Зло, совершаемое людьми, по Шекспиру, всегда выход за пределы допустимого. Чтобы совершить злодеяние, приходится пренебрегать любыми ограничениями и быть готовым преступить границы морали. Гонерилья и Регана, леди Макбет, Яго — для них конечная цель оправдывает любой поступок. Цель оправдывает средства. Гамлет — полная противоположность: он настолько одержим сомнениями, что от намерения до действия проходит вечность. Весь мир Шекспира (а теперь — и наш) вертится вокруг великого вопроса деяния и его границ. Как далеко мы можем зайти? Где будет уже слишком далеко, а где — еще нет?

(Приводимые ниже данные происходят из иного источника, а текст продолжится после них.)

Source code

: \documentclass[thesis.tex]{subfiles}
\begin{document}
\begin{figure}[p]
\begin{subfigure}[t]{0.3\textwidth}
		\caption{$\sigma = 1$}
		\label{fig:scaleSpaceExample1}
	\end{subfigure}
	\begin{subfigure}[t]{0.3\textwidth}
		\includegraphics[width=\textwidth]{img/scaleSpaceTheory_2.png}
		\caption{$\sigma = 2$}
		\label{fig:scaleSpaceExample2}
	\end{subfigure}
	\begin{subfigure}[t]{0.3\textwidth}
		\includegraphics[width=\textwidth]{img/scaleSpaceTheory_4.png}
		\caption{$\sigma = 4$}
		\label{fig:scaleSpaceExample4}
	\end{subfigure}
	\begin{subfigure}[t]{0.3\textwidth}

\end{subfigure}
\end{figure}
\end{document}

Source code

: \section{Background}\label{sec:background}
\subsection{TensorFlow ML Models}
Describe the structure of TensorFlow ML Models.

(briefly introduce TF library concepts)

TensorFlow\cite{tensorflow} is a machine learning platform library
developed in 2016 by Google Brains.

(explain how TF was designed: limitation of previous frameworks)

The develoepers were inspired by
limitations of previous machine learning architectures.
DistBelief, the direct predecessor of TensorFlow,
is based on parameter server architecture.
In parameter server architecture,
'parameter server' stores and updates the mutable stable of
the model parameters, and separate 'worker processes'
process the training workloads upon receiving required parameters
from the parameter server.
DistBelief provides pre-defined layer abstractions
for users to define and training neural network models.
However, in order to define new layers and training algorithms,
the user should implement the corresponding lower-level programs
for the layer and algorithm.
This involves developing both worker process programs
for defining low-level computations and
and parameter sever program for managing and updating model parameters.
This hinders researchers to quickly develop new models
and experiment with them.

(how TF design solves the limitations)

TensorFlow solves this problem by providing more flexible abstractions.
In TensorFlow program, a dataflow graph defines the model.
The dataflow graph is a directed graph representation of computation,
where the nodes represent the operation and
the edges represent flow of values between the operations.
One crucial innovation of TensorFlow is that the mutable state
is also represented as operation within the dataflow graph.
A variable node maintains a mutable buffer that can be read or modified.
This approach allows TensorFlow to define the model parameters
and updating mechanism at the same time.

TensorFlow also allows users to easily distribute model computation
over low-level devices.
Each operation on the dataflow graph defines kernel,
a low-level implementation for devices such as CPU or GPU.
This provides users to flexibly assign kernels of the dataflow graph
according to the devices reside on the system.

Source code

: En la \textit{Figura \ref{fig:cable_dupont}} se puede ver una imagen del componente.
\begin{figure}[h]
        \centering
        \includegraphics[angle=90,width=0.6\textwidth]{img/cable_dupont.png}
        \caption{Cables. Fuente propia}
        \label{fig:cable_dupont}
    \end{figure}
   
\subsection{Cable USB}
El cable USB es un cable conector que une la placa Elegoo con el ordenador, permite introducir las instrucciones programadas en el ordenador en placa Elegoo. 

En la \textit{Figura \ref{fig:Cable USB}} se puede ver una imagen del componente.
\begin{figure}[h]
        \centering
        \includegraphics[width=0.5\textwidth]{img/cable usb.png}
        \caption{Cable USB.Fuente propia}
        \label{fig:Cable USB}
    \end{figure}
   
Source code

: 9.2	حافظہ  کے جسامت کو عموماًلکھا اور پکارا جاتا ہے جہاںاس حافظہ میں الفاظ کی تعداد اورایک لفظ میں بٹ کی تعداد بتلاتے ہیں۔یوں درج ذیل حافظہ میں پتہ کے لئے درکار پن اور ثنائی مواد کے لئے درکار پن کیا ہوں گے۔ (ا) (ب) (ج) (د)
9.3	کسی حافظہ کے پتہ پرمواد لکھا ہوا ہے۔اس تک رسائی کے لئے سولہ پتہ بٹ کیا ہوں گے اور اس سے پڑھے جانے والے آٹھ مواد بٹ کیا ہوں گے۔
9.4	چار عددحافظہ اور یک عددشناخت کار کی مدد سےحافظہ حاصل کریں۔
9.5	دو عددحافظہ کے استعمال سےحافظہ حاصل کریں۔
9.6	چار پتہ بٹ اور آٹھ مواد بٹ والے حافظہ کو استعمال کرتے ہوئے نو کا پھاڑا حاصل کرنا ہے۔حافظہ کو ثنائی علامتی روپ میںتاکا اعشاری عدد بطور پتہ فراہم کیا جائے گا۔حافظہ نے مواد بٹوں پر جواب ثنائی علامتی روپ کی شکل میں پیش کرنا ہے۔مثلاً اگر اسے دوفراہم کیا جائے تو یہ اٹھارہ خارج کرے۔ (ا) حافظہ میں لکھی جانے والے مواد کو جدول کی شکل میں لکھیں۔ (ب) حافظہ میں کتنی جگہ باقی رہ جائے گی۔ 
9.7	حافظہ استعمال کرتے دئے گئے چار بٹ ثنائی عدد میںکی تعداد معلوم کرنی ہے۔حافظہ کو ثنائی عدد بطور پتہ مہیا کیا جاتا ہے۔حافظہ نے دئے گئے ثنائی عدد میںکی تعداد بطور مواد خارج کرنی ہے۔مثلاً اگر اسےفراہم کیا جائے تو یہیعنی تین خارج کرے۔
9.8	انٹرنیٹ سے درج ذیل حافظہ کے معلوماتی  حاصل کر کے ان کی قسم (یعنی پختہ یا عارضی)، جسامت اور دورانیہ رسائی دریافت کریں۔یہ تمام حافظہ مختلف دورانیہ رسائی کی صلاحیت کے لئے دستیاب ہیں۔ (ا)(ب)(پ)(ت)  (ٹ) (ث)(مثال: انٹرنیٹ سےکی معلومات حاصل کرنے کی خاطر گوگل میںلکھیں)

Для нас, писателей, и для меня в том числе, проблема границ стоит весьма остро, так как в своей работе мы границ не признаём и не признаем никогда. Безграничность творчества была и остается основой нашей безрассудной идеологии. Концепция бунтарской природы творчества стала настолько общепринятой — «если в искусстве нет бунта, то это не андеграунд», — что в сознании консервативных критиков стала чем-то вроде религиозной догмы. Когда-то новое шокировало не потому, что создано для шока, а потому, что создано быть новым. Теперь же, все чаще и чаще, новизна приравнивается к шоку, а шок в нашей пресыщенной культуре быстро проходит. Подобно детям из диснеевского мультфильма «Корпорация монстров», мы пугаемся не так легко, как раньше. Поэтому, если художник стремится шокировать, он должен прилагать все больше и больше усилий, заходить все дальше и дальше, и подобная эскалация на сегодняшний день, возможно, самый неприятный вид художественного сибаритства. А после ужаса, вызванного бунтом террористов против символов современного западного мира, имеют ли люди искусства право настаивать на высшей, ничем не стесненной свободе творческого самовыражения? Не следует ли нам, вместо того чтобы бесконечно расширять горизонты, совершать вылазки в запретные зоны и по большому счету создавать неприятности, попытаться понять, какие границы могут быть полезными для искусства, в то же время не сковывая его?
Эти вопросы ставит британский писатель (и юрист) Энтони Джулиус в своей новой книге «Против правил: нарушение правил в искусстве». В основном Джулиус пишет об изобразительном искусстве (но не только). Он рассказывает занимательную историю появления английского слова transgression («нарушение», «прегрешение») в шестнадцатом веке; изначально оно несло «негативный библейский оттенок», но довольно быстро обросло новыми смысловыми наслоениями: «нарушение правил, включая нарушение принципов, соглашений, церковных канонов и табу; нанесение серьезного оскорбления; переход, уничтожение или искажение физических или концептуальных ограничений». Джулиус анализирует маргинальные произведения, написанные Эдуардом Мане в 1860-е годы. На примере картины «Олимпия», изображающей проститутку и названной так, поскольку в то время жрицам любви нравилось называться этим именем, автор исследует грань между искусством и «порнографией» (это слово в буквальном переводе означает «изображение потаскухи» и появилось примерно в ту же эпоху). Он пересекает грань между понятиями «обнаженная женщина» (эстетическая идея, лишенная эротизма) и «голая женщина» (женщина, всем своим видом подтверждающая свои откровенно эротические намерения). На полотне «Мертвый Христос с ангелами» Мане поставил под сомнение Воскресение Христово, что вызвало множество нападок. Даже «Завтрак на траве» обвиняли в «одновременном нарушении законов перспективы и морали». Поскольку сегодня Мане и его великие современники считаются выдающимися мастерами мирового искусства, у нас уже готов один ответ тем, кто пытается наложить ограничения на искусство: то, что в одно время считается порнографией, в другое время получает статус шедевра. В конце концов, в 1857 году роман «Мадам Бовари» так возмутил благонамеренных граждан, что Флобер за него подвергся преследованиям. Стражам границ общественной морали всегда стоит опасаться, как бы история не выставила их дураками.
Значительную роль в формировании современного представления о бунтарском искусстве Джулиус по праву отводит французскому писателю двадцатого века Жоржу Батаю. Однако интересен тот факт, что Батай считал нарушение табу одновременно и необходимостью, и проведением новой демаркационной линии. Юлия Кристева развивает эту мысль: «Нарушение норм временно отменяет границы, не разрушая их. Разговоры об этике начинаются каждый раз, когда необходимо поколебать устои и дать волю негативным эмоциям, стремлениям, страсти, наслаждению и утехам, а затем вернуть устои на место — впрочем, тоже не навсегда». Вот и второй ответ потенциальным цензорам в наш робкий век: произведения искусства, в отличие от террористов, ничего не меняют.